2020 inició con altos niveles de volatilidad, consecuencia de eventos políticos, económicos e incluso de salud pública, afectando los instrumentos de la región. El riesgo de América Latina subió 19 puntos básicos, los rendimientos de los índices accionarios de las principales plazas del continente han sido negativos y el dólar norteamericano se ha apreciado frente a las monedas de la región.
Aunque el tiempo transcurrido es corto para proyectar alguna tendencia, estos resultados aumentaron el temor de los inversionistas de que la valorización de sus activos regionales sea afectada adversamente debido a los siguientes elementos:
• Tensiones sociales y políticas: Algunos gobiernos han enfrentado recientes reclamos de la sociedad. Estos reclamos han elevado las tensiones políticas y sociales con posibilidades de esparcirse a otros países, aumentando el riesgo de una disminución en la entrada de capitales debido a las incertidumbres políticas.
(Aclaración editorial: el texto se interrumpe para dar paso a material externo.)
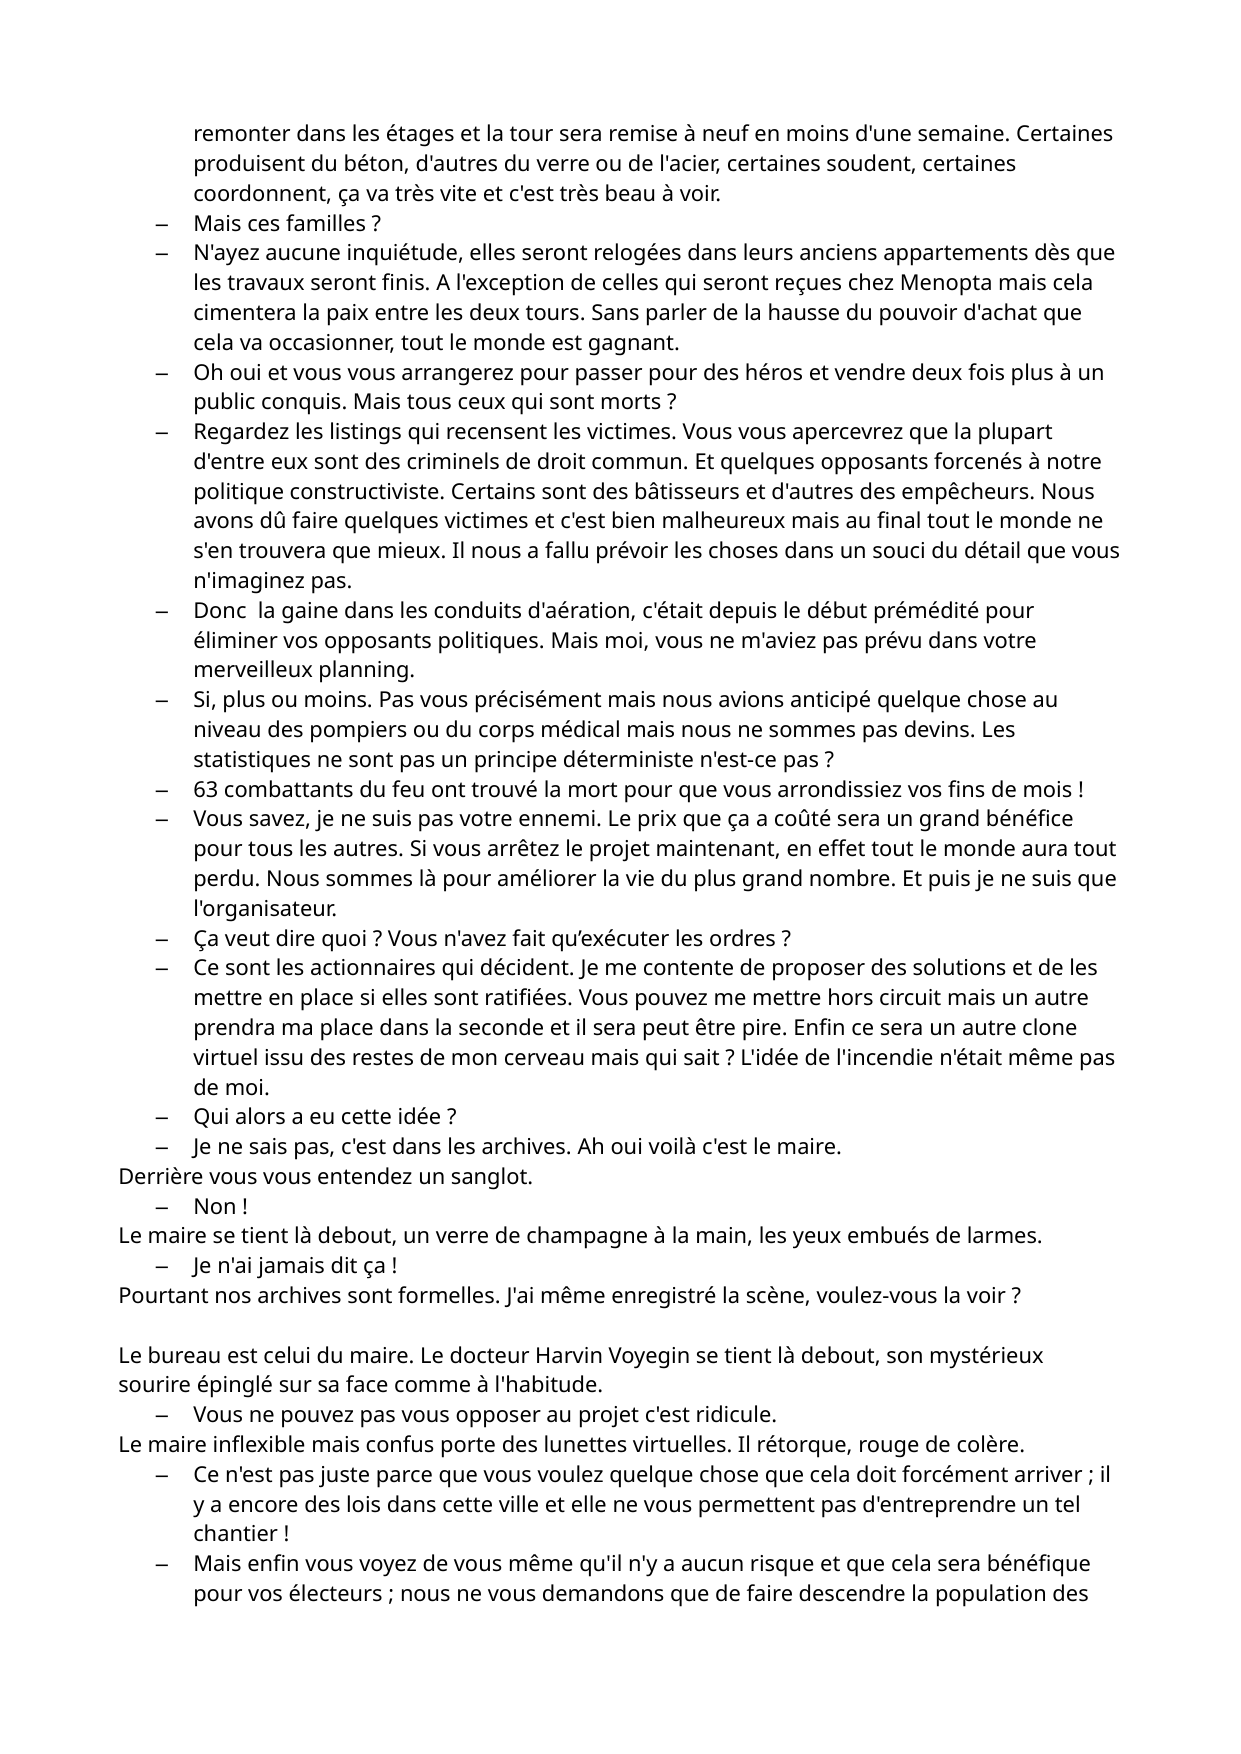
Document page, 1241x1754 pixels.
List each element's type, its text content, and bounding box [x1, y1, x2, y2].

list Mais ces familles ? [156, 207, 1122, 237]
list Ce sont les actionnaires qui décident. Je me contente de proposer des solutions et de les mettre en place si elles sont ratifiées. Vous pouvez me mettre hors circuit mais un autre prendra ma place dans la seconde et il sera peut être pire. Enfin ce sera un autre clone virtuel issu des restes de mon cerveau mais qui sait ? L'idée de l'incendie n'était même pas de moi. [156, 952, 1122, 1101]
text Le bureau est celui du maire. Le docteur Harvin Voyegin se tient là debout, son mystérieux sourire épinglé sur sa face comme à l'habitude. [118, 1339, 1122, 1399]
list Vous savez, je ne suis pas votre ennemi. Le prix que ça a coûté sera un grand bénéfice pour tous les autres. Si vous arrêtez le projet maintenant, en effet tout le monde aura tout perdu. Nous sommes là pour améliorer la vie du plus grand nombre. Et puis je ne suis que l'organisateur. [156, 803, 1122, 922]
list Ce n'est pas juste parce que vous voulez quelque chose que cela doit forcément arriver ; il y a encore des lois dans cette ville et elle ne vous permettent pas d'entreprendre un tel chantier ! [156, 1459, 1122, 1548]
list Si, plus ou moins. Pas vous précisément mais nous avions anticipé quelque chose au niveau des pompiers ou du corps médical mais nous ne sommes pas devins. Les statistiques ne sont pas un principe déterministe n'est-ce pas ? [156, 684, 1122, 773]
list N'ayez aucune inquiétude, elles seront relogées dans leurs anciens appartements dès que les travaux seront finis. A l'exception de celles qui seront reçues chez Menopta mais cela cimentera la paix entre les deux tours. Sans parler de la hausse du pouvoir d'achat que cela va occasionner, tout le monde est gagnant. [156, 237, 1122, 356]
text Le maire se tient là debout, un verre de champagne à la main, les yeux embués de larmes. [118, 1220, 1122, 1250]
list Mais enfin vous voyez de vous même qu'il n'y a aucun risque et que cela sera bénéfique pour vos électeurs ; nous ne vous demandons que de faire descendre la population des [156, 1548, 1122, 1608]
list Ça veut dire quoi ? Vous n'avez fait qu’exécuter les ordres ? [156, 922, 1122, 952]
list Je n'ai jamais dit ça ! [156, 1250, 1122, 1280]
list remonter dans les étages et la tour sera remise à neuf en moins d'une semaine. Certaines produisent du béton, d'autres du verre ou de l'acier, certaines soudent, certaines coordonnent, ça va très vite et c'est très beau à voir. [156, 118, 1122, 207]
list Vous ne pouvez pas vous opposer au projet c'est ridicule. [156, 1399, 1122, 1429]
text Derrière vous vous entendez un sanglot. [118, 1161, 1122, 1191]
list Regardez les listings qui recensent les victimes. Vous vous apercevrez que la plupart d'entre eux sont des criminels de droit commun. Et quelques opposants forcenés à notre politique constructiviste. Certains sont des bâtisseurs et d'autres des empêcheurs. Nous avons dû faire quelques victimes et c'est bien malheureux mais au final tout le monde ne s'en trouvera que mieux. Il nous a fallu prévoir les choses dans un souci du détail que vous n'imaginez pas. [156, 416, 1122, 595]
list Donc la gaine dans les conduits d'aération, c'était depuis le début prémédité pour éliminer vos opposants politiques. Mais moi, vous ne m'aviez pas prévu dans votre merveilleux planning. [156, 595, 1122, 684]
text Pourtant nos archives sont formelles. J'ai même enregistré la scène, voulez-vous la voir ? [118, 1280, 1122, 1310]
text Le maire inflexible mais confus porte des lunettes virtuelles. Il rétorque, rouge de colère. [118, 1429, 1122, 1459]
list Oh oui et vous vous arrangerez pour passer pour des héros et vendre deux fois plus à un public conquis. Mais tous ceux qui sont morts ? [156, 356, 1122, 416]
list Je ne sais pas, c'est dans les archives. Ah oui voilà c'est le maire. [156, 1131, 1122, 1161]
list 63 combattants du feu ont trouvé la mort pour que vous arrondissiez vos fins de mois ! [156, 773, 1122, 803]
list Non ! [156, 1191, 1122, 1220]
list Qui alors a eu cette idée ? [156, 1101, 1122, 1131]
• Crecimiento económico: El FMI ha pronosticado un crecimiento del PIB de 1.6% para la región en el 2020, muy por debajo del 4.0% que se experimentó entre el 2004-2013, basado en el auge de los precios de las materias primas. Incluso este pronóstico puede ser ajustado a la baja, si se mantienen las perturbaciones de la economía global y las convulsiones internas posterguen las decisiones de inversión y consumo.
• Debilidad en las monedas: Debido a una posible reducción en los ingresos por exportaciones y poco incremento en la entrada de flujos de capitales, el riesgo de la caída de las monedas aumenta.
• Deterioro de la posición fiscal: Con un entorno de lento de crecimiento y baja capacidad de realizar ajustes en las finanzas, el déficit en la región pasó de 3.1% en el 2013 hasta 4.7% en el 2019, por lo que el endeudamiento como porcentaje del PIB se elevó en el 2019 a niveles de 69.6%. De hecho, en las últimas semanas Panamá y Ecuador tuvieron llamado de atención por parte de las calificadoras de riesgo.
Panamá recibió de parte de Fitch una rebaja en su perspectiva, la cual pasó de estable a negativa debido a un deterioro en su posición fiscal, aunque no afectó la cotización de sus instrumentos en el mercado. La deuda ecuatoriana quedó ubicada en especulativa (Caa1) por parte de Moody’s, cayendo considerablemente el precio de sus instrumentos.
• Nuevo coronavirus: La aparición de este virus puede disminuir el crecimiento de China y contagiar económicamente a otros países y regiones, incluyendo América.
Definitivamente la situación para el año es compleja, sin embargo, hay dos ejemplos que podemos destacar:
a) Chile: Pese a los efectos económicos de las protestas, ha podido mantener la mayor calificación de riesgo de la región, debido a su posición fiscal y su fortaleza institucional.
b) Brasil: El presidente Bolsonaro logró aprobar la reforma al sistema de pensiones luego de 30 años de postergación, dando un alivió a las finanzas públicas y recibiendo el apoyo del mercado.
Emular estos ejemplos nos ayudaría como región a solventar las difíciles situaciones que enfrentemos.